Written exercise A
In the chat archive, how big is the screen that Jordan Halterman says the new office has?
Written exercise B
Copy the passage from the chat archive word for word, starting at "These are chat" and ending at "about your idea.".

These are chat archives for atomix/atomix

6th
Mar 2016
Richard Pijnenburg
@electrical
Mar 06 2016 00:01
im off to grab some sleep. @kuujo feel free to ping me here or in the repo about your idea.
Jordan Halterman
@kuujo
Mar 06 2016 08:42
I was at a UFC party at work but I’m back now :-P
err… was at lunch and then a UFC party
Richard Pijnenburg
@electrical
Mar 06 2016 08:44
Haha fair enough :) these things need to happen too :)
Jordan Halterman
@kuujo
Mar 06 2016 08:47
:beers:
Richard Pijnenburg
@electrical
Mar 06 2016 08:48
parties are always good :-)
Had drinks all 4 days at my new job so started good as well :p
Jordan Halterman
@kuujo
Mar 06 2016 08:49
New office has an 18 foot screen. They say it’s for the DataScience school but I think it’s really for sporting events :-P
haha
Richard Pijnenburg
@electrical
Mar 06 2016 08:49
Hahahah so true yeah :D
Jordan Halterman
@kuujo
Mar 06 2016 08:50
Anyways… I will elaborate on what I was talking about soon. Gotta finish hacking on some stuffs
Richard Pijnenburg
@electrical
Mar 06 2016 08:50
No worries bud :-) Looking forward to your idea
I’ve been trying to come up with some ideas for the project. But my lack of java knowledge makes it hard to form an idea of how some components should work :-(
Jordan Halterman
@kuujo
Mar 06 2016 08:55
well… I think we have to define some goals here…
from what I know of Logstash (which I haven’t used in a few years), the general goal is shipping logs from point A to point B. My question is, what problem are we trying to solve here? Are we trying to increase the throughput of log shipping by scaling it across multiple nodes? Should we assume we’re shipping logs to ES specifically?
Richard Pijnenburg
@electrical
Mar 06 2016 08:57
I basically want to take logstash from a single node perspective with very little persistency to a multi node setup to reach some goals
Jordan Halterman
@kuujo
Mar 06 2016 08:58
gotcha… so here’s my question
Richard Pijnenburg
@electrical
Mar 06 2016 08:58
  1. Have more throughput by adding nodes
  2. Simplify management
  3. More dynamic setup
Jordan Halterman
@kuujo
Mar 06 2016 09:01
We were looking at DistributedTaskQueue to provide persistence/fault tolerance for data queued to go to the output. However, the thing is it’s not necessarily true that any persistence is needed. Typically (at least the way we’ve used LS) data is already persisted on the input (is that even true?). So, if the goal is to increase throughput then a persisted input can act as persistence, and output can be distributed among multiple nodes. What this would look like is a DistributedGroup on the input side that distributes writes to members of the group:
DistributedGroup group = atomix.getGroup(“foo”).get();
PartitionGroup partitions = group.partition(3);
partitions.partition(“foo”).connection().send(“foo”, “bar”);
ugh
Richard Pijnenburg
@electrical
Mar 06 2016 09:02
With LS nothing is persisted :-( that’s one of the big problems. you have to rely on an external thing
Jordan Halterman
@kuujo
Mar 06 2016 09:02
anyways, if data is persisted in the input, then even though a connection is a technically unreliable transport, retries can make it reliable if the output is idempotent
so, we can’t assume an input is persisted
alright… there’s still a solution for this :-)

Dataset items

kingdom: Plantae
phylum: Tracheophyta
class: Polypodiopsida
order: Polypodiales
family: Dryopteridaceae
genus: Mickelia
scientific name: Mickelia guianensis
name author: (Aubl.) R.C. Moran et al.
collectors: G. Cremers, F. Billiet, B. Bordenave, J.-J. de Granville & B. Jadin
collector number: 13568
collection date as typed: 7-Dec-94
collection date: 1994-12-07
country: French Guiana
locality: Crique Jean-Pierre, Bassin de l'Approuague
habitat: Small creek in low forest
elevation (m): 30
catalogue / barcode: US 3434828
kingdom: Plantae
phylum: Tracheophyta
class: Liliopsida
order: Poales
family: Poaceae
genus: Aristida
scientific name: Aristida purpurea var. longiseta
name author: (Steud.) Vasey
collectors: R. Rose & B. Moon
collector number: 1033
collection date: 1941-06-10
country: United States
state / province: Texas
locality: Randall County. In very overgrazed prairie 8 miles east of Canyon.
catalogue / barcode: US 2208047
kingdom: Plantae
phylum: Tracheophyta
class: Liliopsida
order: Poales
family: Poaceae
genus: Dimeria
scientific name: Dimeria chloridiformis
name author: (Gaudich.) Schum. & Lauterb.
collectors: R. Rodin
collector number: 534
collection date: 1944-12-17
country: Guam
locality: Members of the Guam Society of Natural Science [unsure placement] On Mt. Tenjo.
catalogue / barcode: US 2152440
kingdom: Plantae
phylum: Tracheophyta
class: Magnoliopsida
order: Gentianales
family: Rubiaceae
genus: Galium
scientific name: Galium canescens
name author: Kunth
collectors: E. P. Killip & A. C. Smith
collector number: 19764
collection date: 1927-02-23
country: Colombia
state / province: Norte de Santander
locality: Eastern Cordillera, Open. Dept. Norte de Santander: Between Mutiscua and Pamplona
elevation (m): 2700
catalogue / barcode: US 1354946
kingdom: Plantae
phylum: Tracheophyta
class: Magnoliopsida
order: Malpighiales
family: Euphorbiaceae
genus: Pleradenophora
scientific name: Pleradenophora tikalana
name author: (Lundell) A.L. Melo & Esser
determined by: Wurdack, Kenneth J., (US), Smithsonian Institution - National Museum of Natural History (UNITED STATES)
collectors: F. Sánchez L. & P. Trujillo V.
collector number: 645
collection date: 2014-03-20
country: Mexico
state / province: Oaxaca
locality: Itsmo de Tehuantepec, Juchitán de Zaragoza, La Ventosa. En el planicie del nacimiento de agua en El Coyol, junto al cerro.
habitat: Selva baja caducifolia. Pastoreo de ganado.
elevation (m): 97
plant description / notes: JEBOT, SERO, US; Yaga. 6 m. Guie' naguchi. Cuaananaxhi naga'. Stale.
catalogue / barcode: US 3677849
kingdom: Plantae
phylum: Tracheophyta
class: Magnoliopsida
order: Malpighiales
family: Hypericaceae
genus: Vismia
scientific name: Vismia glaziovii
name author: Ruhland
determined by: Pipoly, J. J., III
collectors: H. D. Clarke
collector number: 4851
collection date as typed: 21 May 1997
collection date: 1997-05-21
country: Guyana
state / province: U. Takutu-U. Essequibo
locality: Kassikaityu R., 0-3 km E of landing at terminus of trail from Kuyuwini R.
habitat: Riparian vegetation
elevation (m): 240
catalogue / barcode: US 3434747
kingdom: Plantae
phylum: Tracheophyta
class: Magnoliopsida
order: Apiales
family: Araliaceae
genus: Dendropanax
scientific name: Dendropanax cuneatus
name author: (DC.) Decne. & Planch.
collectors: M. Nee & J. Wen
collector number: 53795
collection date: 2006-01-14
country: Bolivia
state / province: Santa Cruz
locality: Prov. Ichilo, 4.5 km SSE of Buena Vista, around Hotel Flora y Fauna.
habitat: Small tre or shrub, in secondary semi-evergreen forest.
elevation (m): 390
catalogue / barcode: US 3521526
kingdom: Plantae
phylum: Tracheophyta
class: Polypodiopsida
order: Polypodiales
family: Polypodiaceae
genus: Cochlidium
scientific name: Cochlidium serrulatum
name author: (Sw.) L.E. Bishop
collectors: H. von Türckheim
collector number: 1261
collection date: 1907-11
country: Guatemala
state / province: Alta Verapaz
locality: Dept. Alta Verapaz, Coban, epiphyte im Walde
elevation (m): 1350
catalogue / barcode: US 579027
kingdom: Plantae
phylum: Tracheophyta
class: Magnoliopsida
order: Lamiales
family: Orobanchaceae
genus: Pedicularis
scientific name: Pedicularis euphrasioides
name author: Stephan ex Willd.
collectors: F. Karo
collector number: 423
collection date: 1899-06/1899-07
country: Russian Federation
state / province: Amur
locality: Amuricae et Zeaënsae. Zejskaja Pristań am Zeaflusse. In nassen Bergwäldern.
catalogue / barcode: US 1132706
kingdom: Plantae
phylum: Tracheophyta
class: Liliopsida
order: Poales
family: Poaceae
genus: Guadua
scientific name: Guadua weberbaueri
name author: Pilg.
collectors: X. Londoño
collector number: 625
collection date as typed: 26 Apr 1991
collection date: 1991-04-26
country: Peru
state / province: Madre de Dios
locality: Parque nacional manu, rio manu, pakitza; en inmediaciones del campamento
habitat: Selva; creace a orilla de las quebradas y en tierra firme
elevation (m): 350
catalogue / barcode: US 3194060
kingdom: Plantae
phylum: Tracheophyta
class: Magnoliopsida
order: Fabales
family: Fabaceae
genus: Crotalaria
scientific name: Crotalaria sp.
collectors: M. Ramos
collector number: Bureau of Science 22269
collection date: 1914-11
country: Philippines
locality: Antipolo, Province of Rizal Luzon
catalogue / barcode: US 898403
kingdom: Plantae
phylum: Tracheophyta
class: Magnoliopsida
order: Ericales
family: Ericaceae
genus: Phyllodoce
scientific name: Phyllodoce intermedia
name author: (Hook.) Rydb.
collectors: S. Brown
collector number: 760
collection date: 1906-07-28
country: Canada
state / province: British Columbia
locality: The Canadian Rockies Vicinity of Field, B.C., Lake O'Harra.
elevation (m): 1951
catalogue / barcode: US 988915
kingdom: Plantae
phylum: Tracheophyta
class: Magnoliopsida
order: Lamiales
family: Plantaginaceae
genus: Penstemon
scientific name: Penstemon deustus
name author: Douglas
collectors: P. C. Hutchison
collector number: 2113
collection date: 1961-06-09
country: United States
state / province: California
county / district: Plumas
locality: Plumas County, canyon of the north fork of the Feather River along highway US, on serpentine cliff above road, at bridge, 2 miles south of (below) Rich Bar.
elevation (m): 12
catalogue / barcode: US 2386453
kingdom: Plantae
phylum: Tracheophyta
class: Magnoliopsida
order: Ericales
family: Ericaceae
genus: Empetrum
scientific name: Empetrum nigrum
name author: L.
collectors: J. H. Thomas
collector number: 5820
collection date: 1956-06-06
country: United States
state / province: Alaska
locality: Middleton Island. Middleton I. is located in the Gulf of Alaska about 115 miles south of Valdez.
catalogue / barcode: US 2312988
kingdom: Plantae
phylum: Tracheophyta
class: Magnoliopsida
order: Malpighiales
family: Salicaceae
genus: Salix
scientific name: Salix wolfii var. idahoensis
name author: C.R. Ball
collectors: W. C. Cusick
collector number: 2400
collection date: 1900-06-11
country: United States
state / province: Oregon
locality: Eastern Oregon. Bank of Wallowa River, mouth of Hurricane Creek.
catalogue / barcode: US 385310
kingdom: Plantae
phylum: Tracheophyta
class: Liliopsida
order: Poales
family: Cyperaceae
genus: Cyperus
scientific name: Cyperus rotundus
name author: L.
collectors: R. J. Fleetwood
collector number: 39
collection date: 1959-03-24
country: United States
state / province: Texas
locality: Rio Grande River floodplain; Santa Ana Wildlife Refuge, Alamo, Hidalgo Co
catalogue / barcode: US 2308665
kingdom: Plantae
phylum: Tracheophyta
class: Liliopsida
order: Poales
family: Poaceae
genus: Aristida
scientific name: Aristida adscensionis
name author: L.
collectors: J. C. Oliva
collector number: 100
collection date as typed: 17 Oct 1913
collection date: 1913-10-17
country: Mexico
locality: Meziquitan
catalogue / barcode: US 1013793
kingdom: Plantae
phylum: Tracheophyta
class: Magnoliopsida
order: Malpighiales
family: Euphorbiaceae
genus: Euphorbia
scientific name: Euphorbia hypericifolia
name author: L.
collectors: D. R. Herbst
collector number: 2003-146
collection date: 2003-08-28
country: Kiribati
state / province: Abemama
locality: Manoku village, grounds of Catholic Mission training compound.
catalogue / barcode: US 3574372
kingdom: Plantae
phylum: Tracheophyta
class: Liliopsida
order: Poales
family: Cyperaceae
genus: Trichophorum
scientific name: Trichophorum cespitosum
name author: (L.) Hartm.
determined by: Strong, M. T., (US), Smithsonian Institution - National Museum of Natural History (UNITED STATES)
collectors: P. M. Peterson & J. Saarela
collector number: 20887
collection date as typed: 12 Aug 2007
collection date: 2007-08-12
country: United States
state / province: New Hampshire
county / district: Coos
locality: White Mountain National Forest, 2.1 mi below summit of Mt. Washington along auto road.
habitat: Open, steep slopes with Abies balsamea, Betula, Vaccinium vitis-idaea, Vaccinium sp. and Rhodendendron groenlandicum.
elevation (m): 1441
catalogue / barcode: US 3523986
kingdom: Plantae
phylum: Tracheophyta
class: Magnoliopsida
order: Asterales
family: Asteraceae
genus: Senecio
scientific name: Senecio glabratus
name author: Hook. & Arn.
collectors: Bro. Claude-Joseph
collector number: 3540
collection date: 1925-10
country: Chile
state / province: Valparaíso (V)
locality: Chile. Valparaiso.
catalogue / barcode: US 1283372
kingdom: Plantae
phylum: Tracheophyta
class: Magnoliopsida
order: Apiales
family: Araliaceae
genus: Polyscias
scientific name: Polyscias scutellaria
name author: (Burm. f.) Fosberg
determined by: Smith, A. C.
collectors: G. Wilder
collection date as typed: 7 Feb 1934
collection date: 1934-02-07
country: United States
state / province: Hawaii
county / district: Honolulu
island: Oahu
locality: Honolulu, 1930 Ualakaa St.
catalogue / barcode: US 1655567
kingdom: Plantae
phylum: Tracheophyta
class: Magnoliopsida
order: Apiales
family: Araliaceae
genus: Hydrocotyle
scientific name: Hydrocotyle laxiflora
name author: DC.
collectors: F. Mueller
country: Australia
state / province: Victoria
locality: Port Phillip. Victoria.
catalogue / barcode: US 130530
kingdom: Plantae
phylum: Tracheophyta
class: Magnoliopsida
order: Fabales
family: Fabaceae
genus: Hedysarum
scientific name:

Task output A
18 feet.

Task output B
These are chat archives for atomix/atomix

6th
Mar 2016
Richard Pijnenburg
@electrical
Mar 06 2016 00:01
im off to grab some sleep. @kuujo feel free to ping me here or in the repo about your idea.